Just when we’re getting a handle on the invasive snakehead fish (aka Frankenfish), officials warn of another invasion — giant blue and flathead catfish. They can grow as large as 100 pounds, live for more than 20 years and the Chesapeake Bay is now their home.
They’re originally freshwater fish from the Ohio and Mississippi River basins. Sport fishermen let them loose in several Virginia tributaries in the 1960s through ’80s and the catfish adapted to the Bay’s brackish water.
NOAA Fisheries has been tracking the catfish in the Chesapeake Bay and reports “they are now present in every major Chesapeake Bay tributary” and have become a problem.
They’re fierce predators and are changing the environmental landscape in the Bay to the detriment of native fish, but sport fishermen love catching the huge fish.
A task force was formed to try to figure out how to deal with the invasive catfish. Their solution: eat the fish. Whole Foods is now selling Chesapeake Bay blue catfish in their stores.

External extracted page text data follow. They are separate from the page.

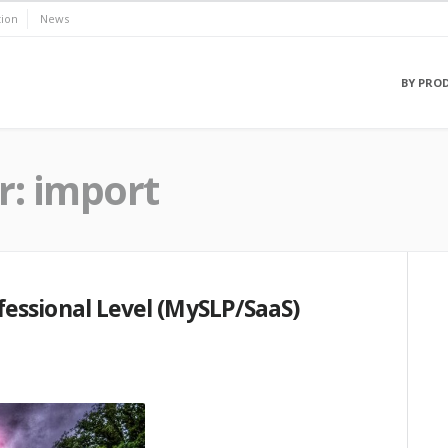
ion
News
BY PRO
r:
import
essional Level (MySLP/SaaS)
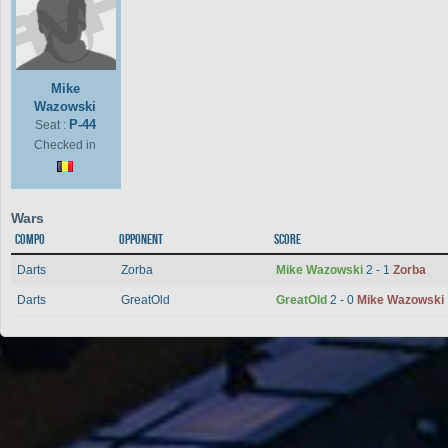
Mike
Wazowski
P-44
Seat :
Checked in
Wars
Compo
Opponent
Score
Darts
Zorba
Mike Wazowski
2 - 1
Zorba
Darts
GreatOld
GreatOld
2 - 0
Mike Wazowski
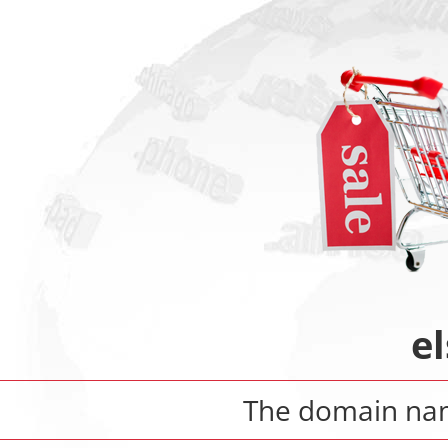
e
The domain n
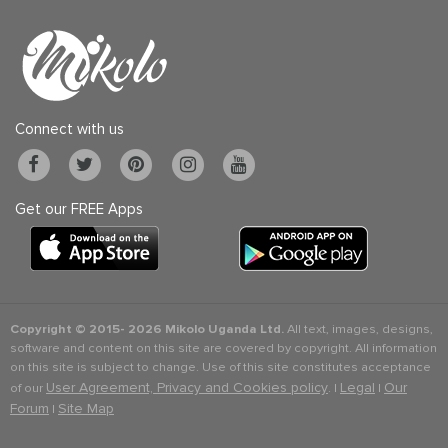
Connect with us
Get our FREE Apps
Copyright © 2015-
2026 Mikolo Uganda Ltd.
All text, images, designs,
software and content on this site are covered by copyright. All information
on this site is subject to change. Use of this site constitutes acceptance
User Agreement, Privacy and Cookies policy
Legal
Our
of our
. |
|
Forum
Site Map
|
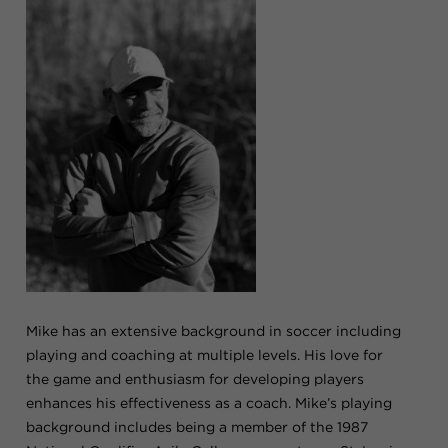
Mike has an extensive background in soccer including
playing and coaching at multiple levels. His love for
the game and enthusiasm for developing players
enhances his effectiveness as a coach. Mike’s playing
background includes being a member of the 1987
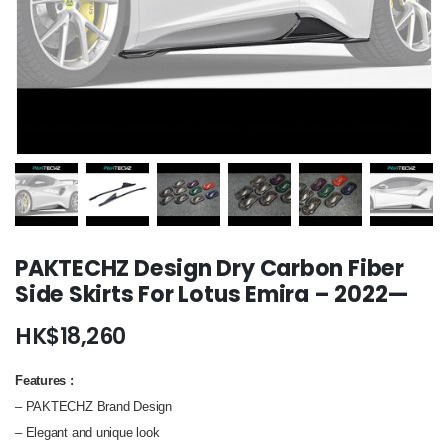
PAKTECHZ Design Dry Carbon Fiber
Side Skirts For Lotus Emira – 2022—
HK$
18,260
Features
:
– PAKTECHZ Brand Design
– Elegant and unique look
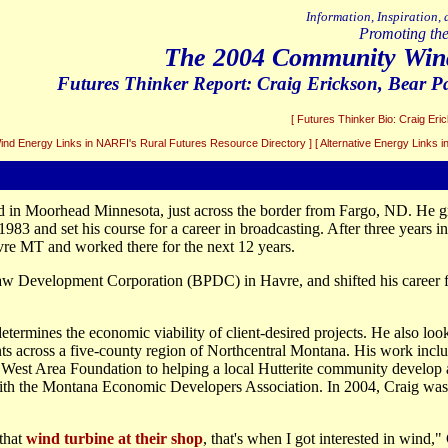
Information, Inspiration,
Promoting the
The 2004 Community Win
Futures Thinker Report:
Craig Erickson
, Bear 
[ Futures Thinker Bio: Craig Eri
Wind Energy Links in NARFI's Rural Futures Resource Directory ]
[ Alternative Energy Links 
d in Moorhead Minnesota, just across the border from Fargo, ND. He g
983 and set his course for a career in broadcasting. After three years 
re MT and worked there for the next 12 years.
aw Development Corporation (BPDC) in Havre, and shifted his career 
termines the economic viability of client-desired projects. He also loo
s across a five-county region of Northcentral Montana. His work incl
h West Area Foundation to helping a local Hutterite community develop a
h the Montana Economic Developers Association. In 2004, Craig was h
that
wind turbine at their shop
, that's when I got interested in wind,"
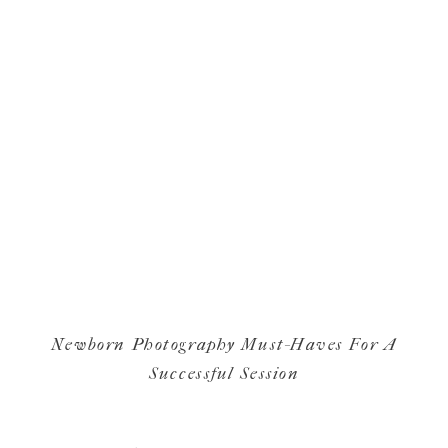
Newborn Photography Must-Haves For A
Successful Session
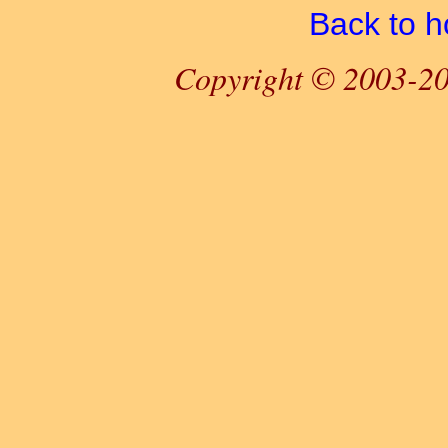
Back to 
Copyright © 2003-20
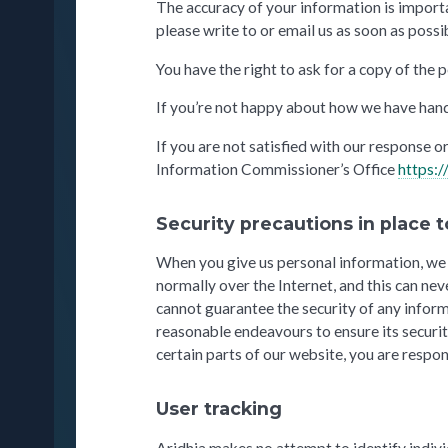
The accuracy of your information is importan
please write to or email us as soon as possib
You have the right to ask for a copy of the
If you’re not happy about how we have hand
If you are not satisfied with our response 
Information Commissioner’s Office
https:/
Security precautions in place t
When you give us personal information, we t
normally over the Internet, and this can ne
cannot guarantee the security of any inform
reasonable endeavours to ensure its securi
certain parts of our website, you are respo
User tracking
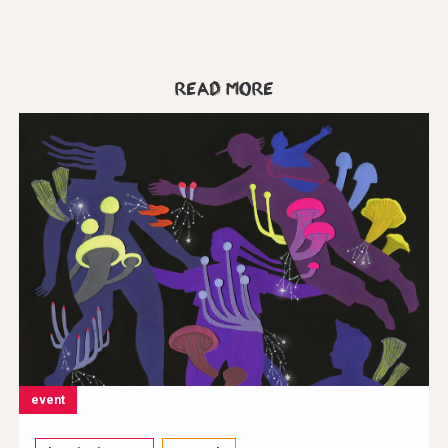
Read more
event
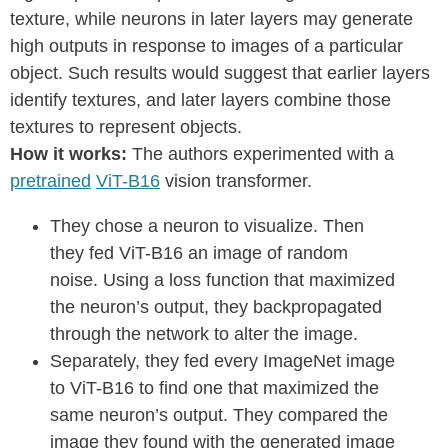
texture, while neurons in later layers may generate
high outputs in response to images of a particular
object. Such results would suggest that earlier layers
identify textures, and later layers combine those
textures to represent objects.
How it works:
The authors experimented with a
pretrained
ViT-B16
vision transformer.
They chose a neuron to visualize. Then
they fed ViT-B16 an image of random
noise. Using a loss function that maximized
the neuron’s output, they backpropagated
through the network to alter the image.
Separately, they fed every ImageNet image
to ViT-B16 to find one that maximized the
same neuron’s output. They compared the
image they found with the generated image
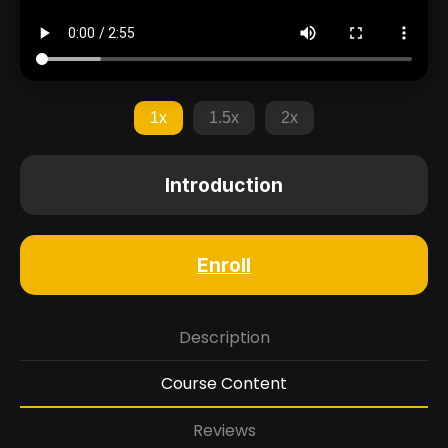
1x
1.5x
2x
Introduction
Enroll
Description
Course Content
Reviews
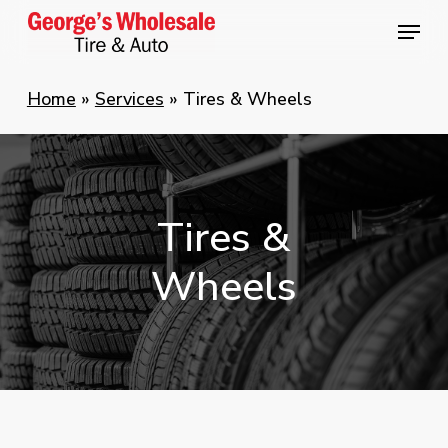
Skip
Menu
Menu
to
main
Home
»
Services
»
Tires & Wheels
content
Tires
&
Wheels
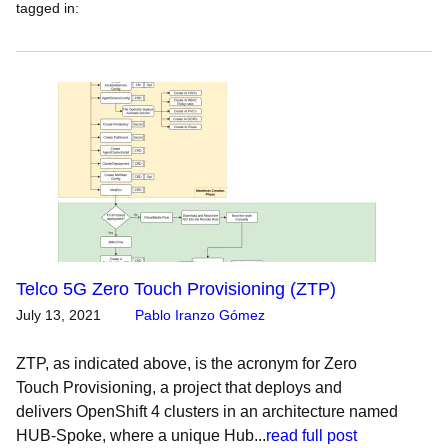
tagged in
:
Telco 5G Zero Touch Provisioning (ZTP)
July 13, 2021
Pablo Iranzo Gómez
ZTP, as indicated above, is the acronym for Zero
Touch Provisioning, a project that deploys and
delivers OpenShift 4 clusters in an architecture named
HUB-Spoke, where a unique Hub...
read full post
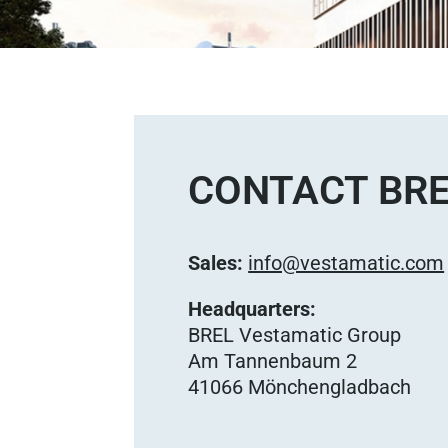
CONTACT BRE
Sales:
info@vestamatic.com
Headquarters:
BREL Vestamatic Group
Am Tannenbaum 2
41066 Mönchengladbach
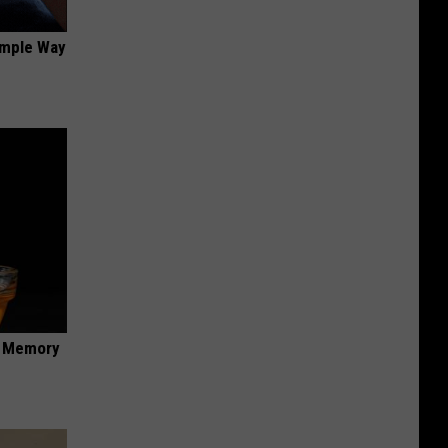
imple Way
f Memory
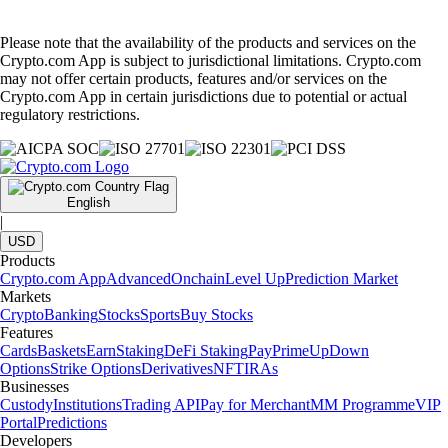
Please note that the availability of the products and services on the
Crypto.com App is subject to jurisdictional limitations. Crypto.com
may not offer certain products, features and/or services on the
Crypto.com App in certain jurisdictions due to potential or actual
regulatory restrictions.
English
|
USD
Products
Crypto.com App
Advanced
Onchain
Level Up
Prediction Market
Markets
Crypto
Banking
Stocks
Sports
Buy Stocks
Features
Cards
Baskets
Earn
Staking
DeFi Staking
Pay
Prime
UpDown
Options
Strike Options
Derivatives
NFT
IRAs
Businesses
Custody
Institutions
Trading API
Pay for Merchant
MM Programme
VIP
Portal
Predictions
Developers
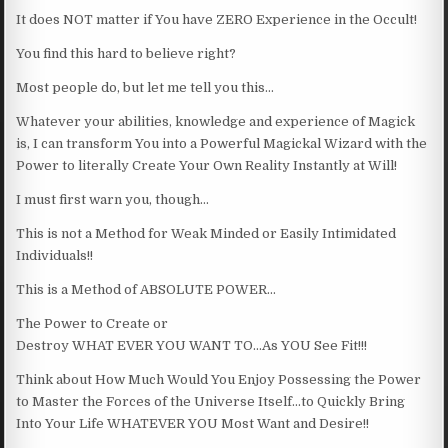
It does NOT matter if You have ZERO Experience in the Occult!
You find this hard to believe right?
Most people do, but let me tell you this…
Whatever your abilities, knowledge and experience of Magick
is, I can transform You into a Powerful Magickal Wizard with the
Power to literally Create Your Own Reality Instantly at Will!
I must first warn you, though…
This is not a Method for Weak Minded or Easily Intimidated
Individuals!!
This is a Method of ABSOLUTE POWER…
The Power to Create or
Destroy WHAT EVER YOU WANT TO…As YOU See Fit!!!
Think about How Much Would You Enjoy Possessing the Power
to Master the Forces of the Universe Itself…to Quickly Bring
Into Your Life WHATEVER YOU Most Want and Desire!!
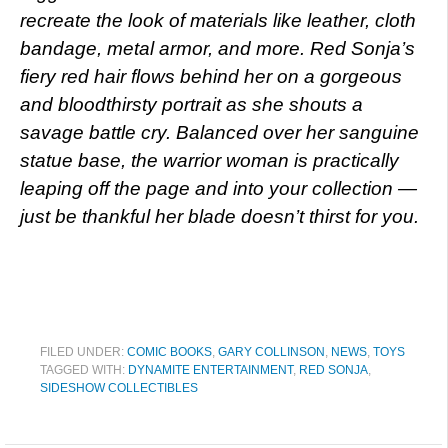
recreate the look of materials like leather, cloth
bandage, metal armor, and more. Red Sonja’s
fiery red hair flows behind her on a gorgeous
and bloodthirsty portrait as she shouts a
savage battle cry. Balanced over her sanguine
statue base, the warrior woman is practically
leaping off the page and into your collection —
just be thankful her blade doesn’t thirst for you.
FILED UNDER:
COMIC BOOKS
,
GARY COLLINSON
,
NEWS
,
TOYS
TAGGED WITH:
DYNAMITE ENTERTAINMENT
,
RED SONJA
,
SIDESHOW COLLECTIBLES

“Four years ago we weren’t selling any blue catfish. We’re now selling over 300,000 pounds a year.” says John Rorapaugh, the sustainability coordinator for Profish Ltd, a Washington, DC-based seafood purveyor. “Customers have been happy to eat locally caught fish while helping to reduce the populations of invasive species in their hometown.”
Chesapeake Bay Catfish Facts
- Electrofishing efforts for invasive catfish have caught upwards of 6,000 fish in an hour.
- The largest blue catfish caught in Maryland was 84 pounds—52 inches long—in the Potomac River in 2012. The largest caught in Virginia was 102 pounds and was caught in the James River in 2009.
- It is illegal to transport live blue and flathead catfish between water bodies in all Chesapeake Bay jurisdictions.
- There is no limit to the number of blue or flathead catfish an angler can catch and keep in Maryland. Virginia anglers can keep 20 blue catfish per day, but only 1 per day longer than 34 inches, and 20 flathead catfish per day with no size limit.